Key points
- Mechanical amelioration of constrained soil generally leads to improved crop performance, but little is known about the soil’s changed nutrient status
- Research is underway to develop fertiliser guidelines for these ameliorated soils
- Preliminary results show that ameliorating water-repellent soil is improving potassium availability
Although mechanical soil amelioration is successfully alleviating multiple soil constraints across Western Australia, some significant knowledge gaps have emerged.
An integrated research program, supported by GRDC and led by the Department of Primary Industries and Regional Development (DPIRD), is set to fill these gaps and update guidelines for fertiliser recommendations for these ameliorated soils by 2022.

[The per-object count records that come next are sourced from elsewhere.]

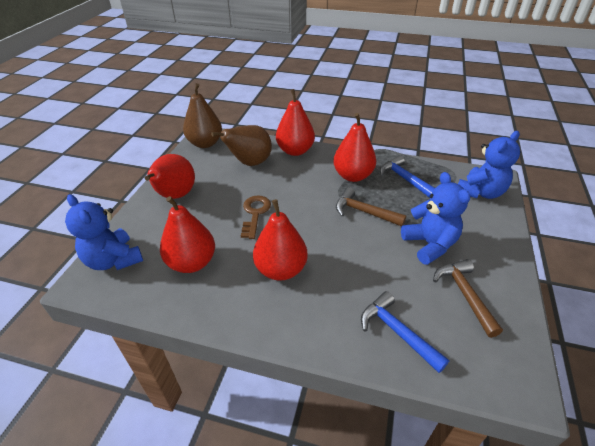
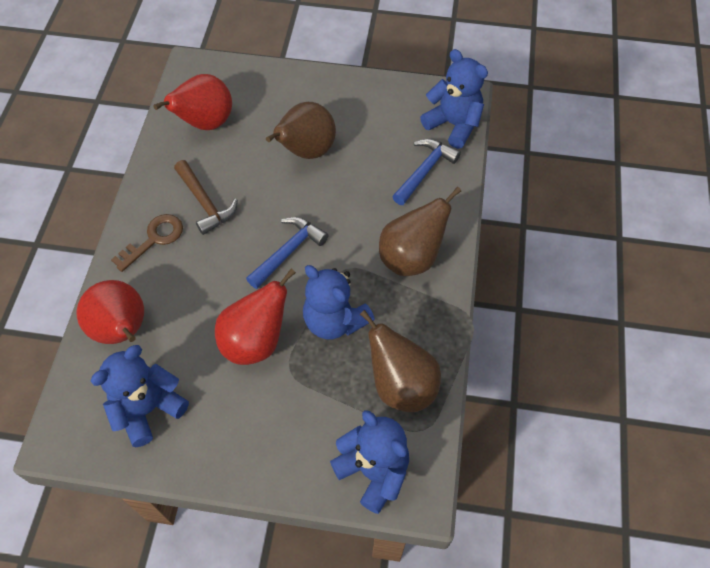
blue teddy bear: 3 -> 4
brown hammer: 2 -> 1
brown pear: 2 -> 3
red pear: 5 -> 3

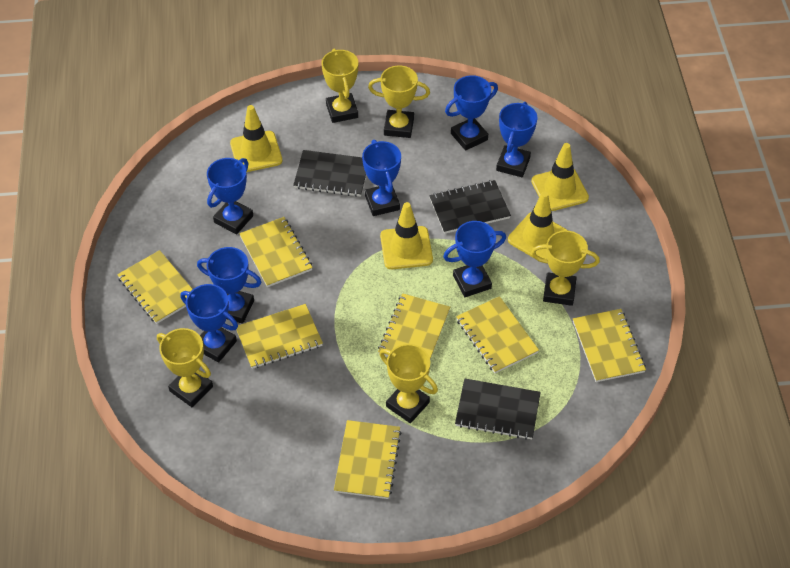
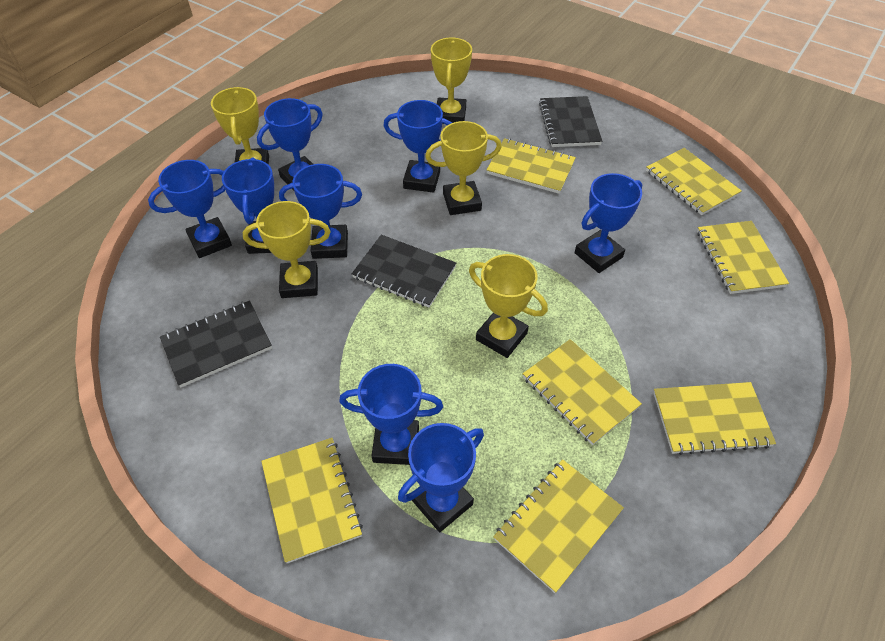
blue trophy: 7 -> 8
yellow traffic cone: 4 -> 0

DPIRD is working with the University of Western Australia, Curtin University and CSIRO through the SoilsWest Alliance, bringing together expertise in field crop nutrition, soil nitrogen processes, geostatistics and geophysics. This broad skills base will allow the team to gain an understanding of how soil amelioration is changing soil nutrient supply and demand at the plot and paddock scale.
Questions being addressed
Mechanical soil amelioration is undertaken with mouldboard ploughs, rotary spaders, disc ploughs and deep rippers. All of these mechanical approaches introduce spatial variation in soil properties – most likely changing soil nutrient supply and root growth – and change crop demand, which raises some important questions:
- How do different implements redistribute soil nutrients within their working depth?
- How do we sample an ameliorated soil so as to best predict fertiliser requirements?
- Does a change in spatial distribution of nutrients actually lead to a difference in plant availability of these nutrients and how do we predict this?
- What is the amount of soil organic matter decomposed in the short term (less than two years) and how does this influence soil nitrogen supply in response to soil amelioration?
- How does mechanical soil amelioration change the yield response to applied nutrients?
Preliminary results
Research is showing that ameliorating soil water repellence is improving the availability of soil potassium. Weekly measurements of shoot growth and nutrient concentration at a trial in Gibson showed shoot potassium concentration was well above critical levels in the ameliorated soil in early growth stages, but was close to critical levels in the untreated soil at all sampling times (Figure 1). Higher uptake of soil potassium has also been observed at other sites where amelioration of soil water repellence has been undertaken.
Deep ripping has changed the yield response to surface-applied nutrients. On a compacted grey, deep sandy duplex, deep ripping increased the response to nitrogen in the second year after deep ripping. On a compacted deep, grey sand with very low soil potassium levels, deep ripping alone did not increase wheat grain yield, but deep ripping combined with applied potassium did.
Field trials with deep placement of nutrients have revealed some interesting results. The effect of deep-placed nutrients is linked to subsoil nutrient levels; the largest response (17 per cent) to deep-placed phosphorus was at a site where subsoil Colwell phosphorus levels were less than five milligrams per kilogram below 30-centimetre depth. However, at two sites were there was no significant yield response to deep placement of nutrients, there was an increase in grain protein. These trials are continuing and the ongoing effects will be monitored.